### WHAT YOU NEED TO DO
In the listing below, transcribe the lines starting at the one containing "How many groups of bars are there?" and ending at the one containing "True or false: Leve", both included. Omit the pictures from your answer.

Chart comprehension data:
=== Begin Enclosure ===

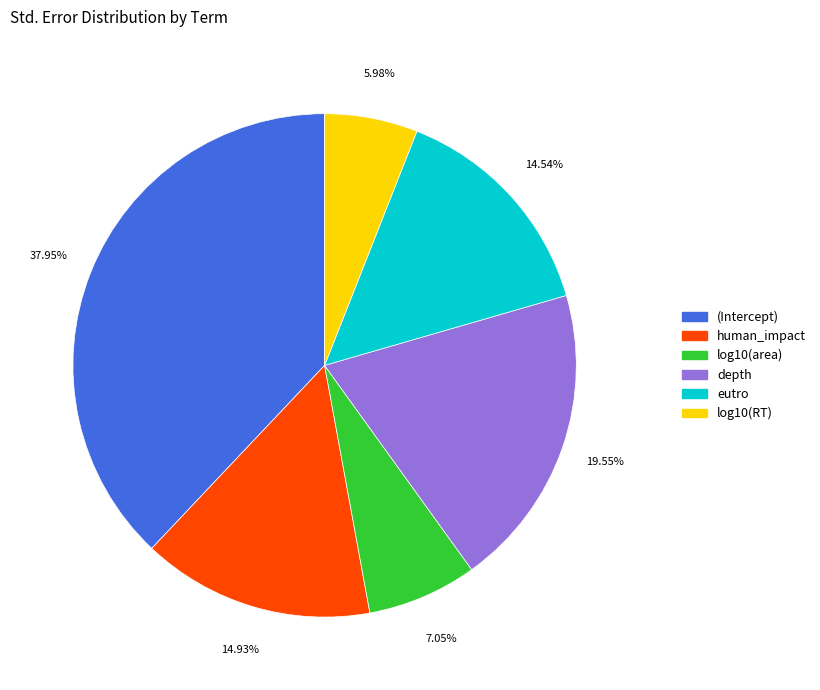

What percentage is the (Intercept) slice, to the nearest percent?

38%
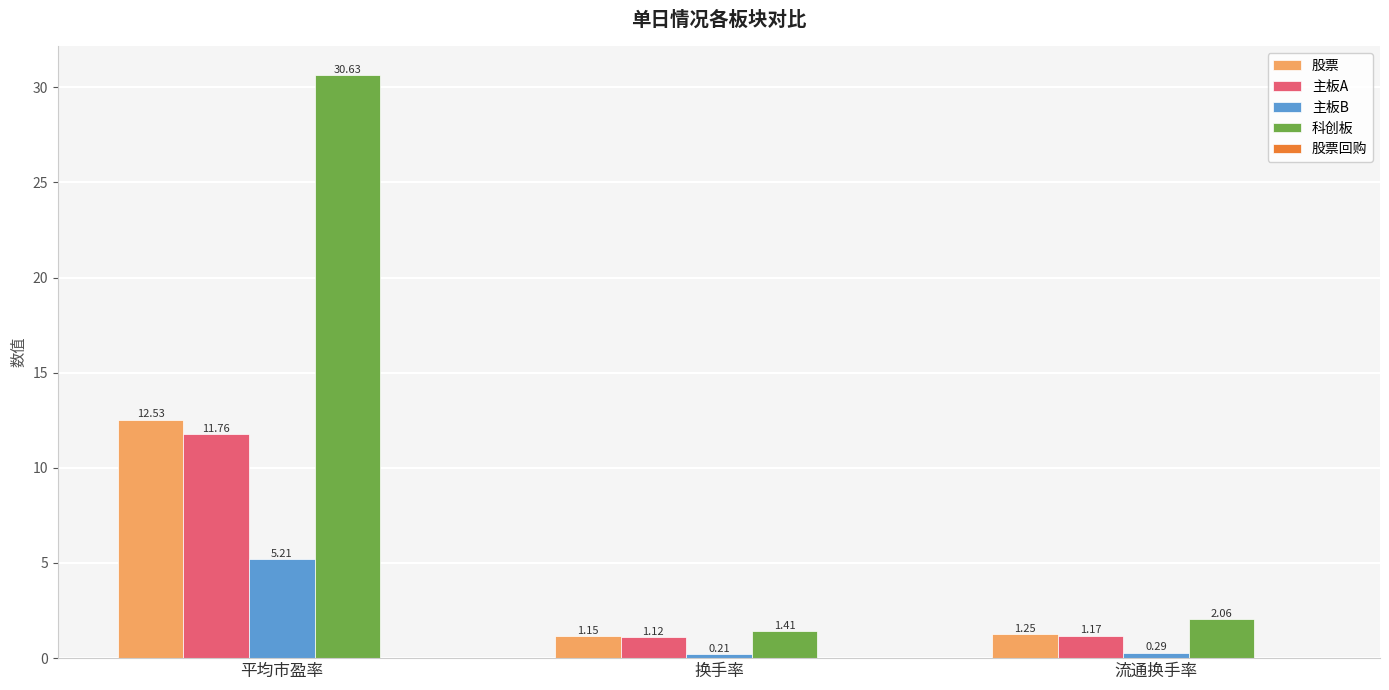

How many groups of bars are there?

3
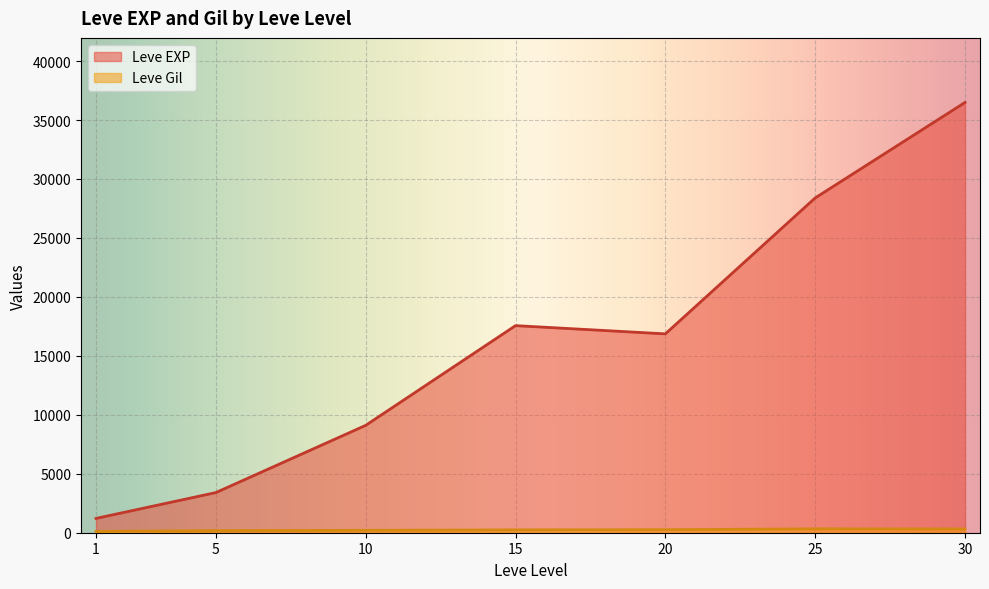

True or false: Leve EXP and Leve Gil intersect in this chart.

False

=== End Enclosure ===
=== Begin Enclosure ===

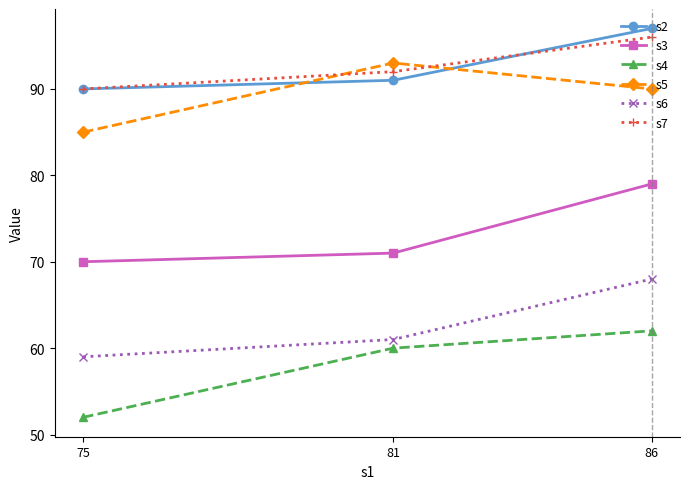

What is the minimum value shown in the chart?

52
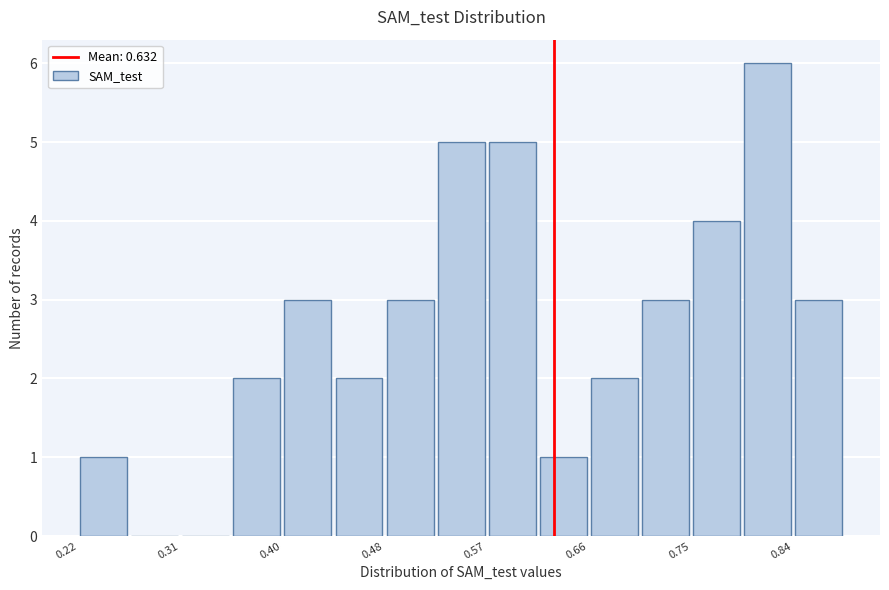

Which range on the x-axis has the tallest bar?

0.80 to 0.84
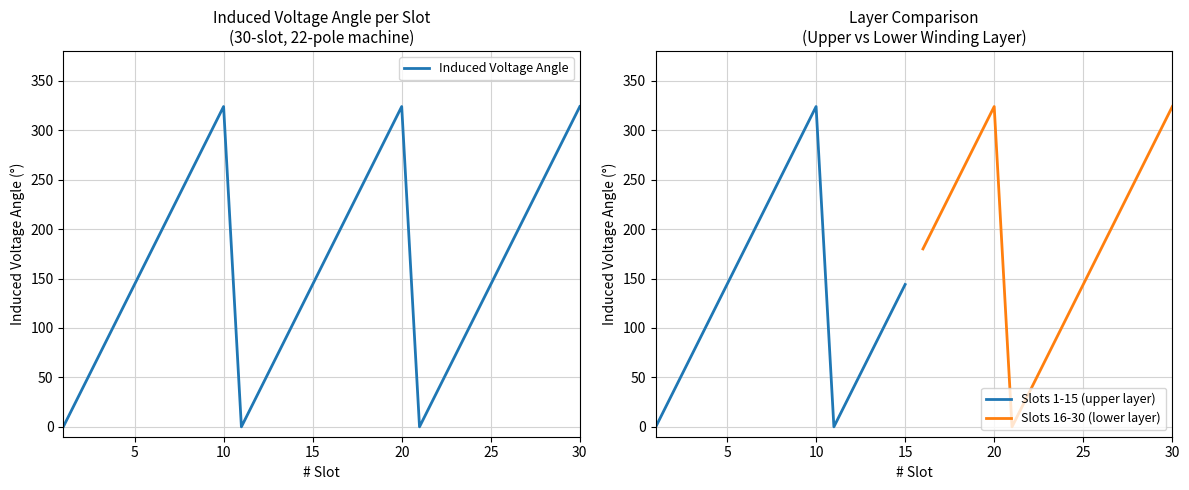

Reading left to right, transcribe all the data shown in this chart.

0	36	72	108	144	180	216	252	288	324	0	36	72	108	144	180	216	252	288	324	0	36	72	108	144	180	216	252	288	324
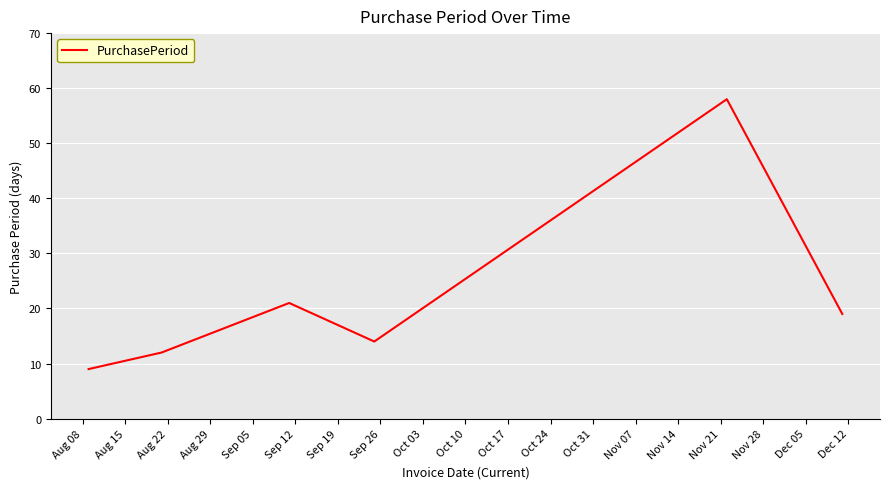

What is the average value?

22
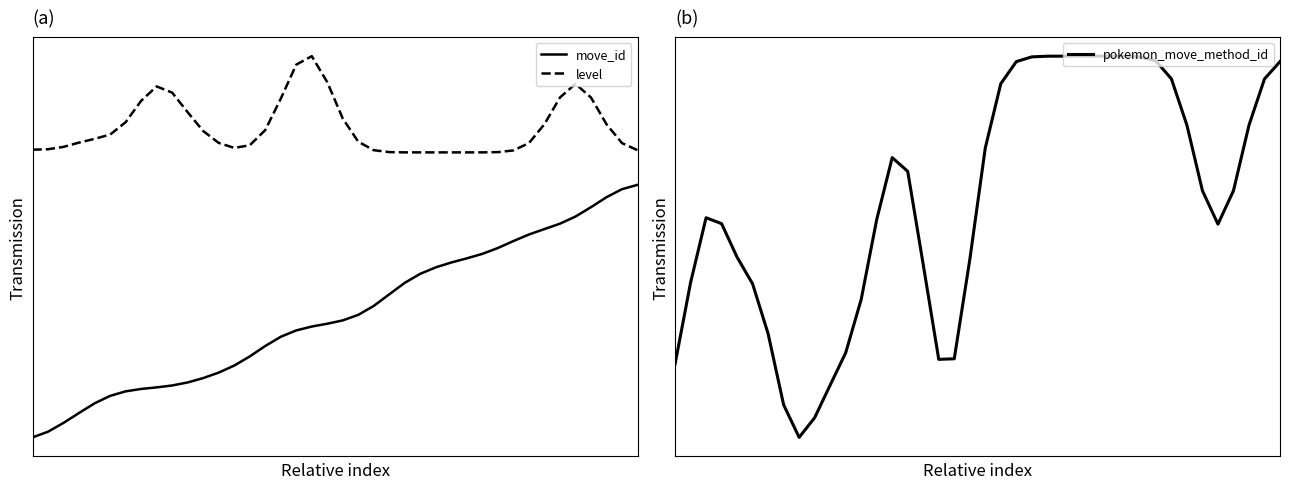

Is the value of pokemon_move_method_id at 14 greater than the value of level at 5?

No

=== End Enclosure ===

### SOLUTION TO THIS TASK
How many groups of bars are there?

3

True or false: Leve EXP and Leve Gil intersect in this chart.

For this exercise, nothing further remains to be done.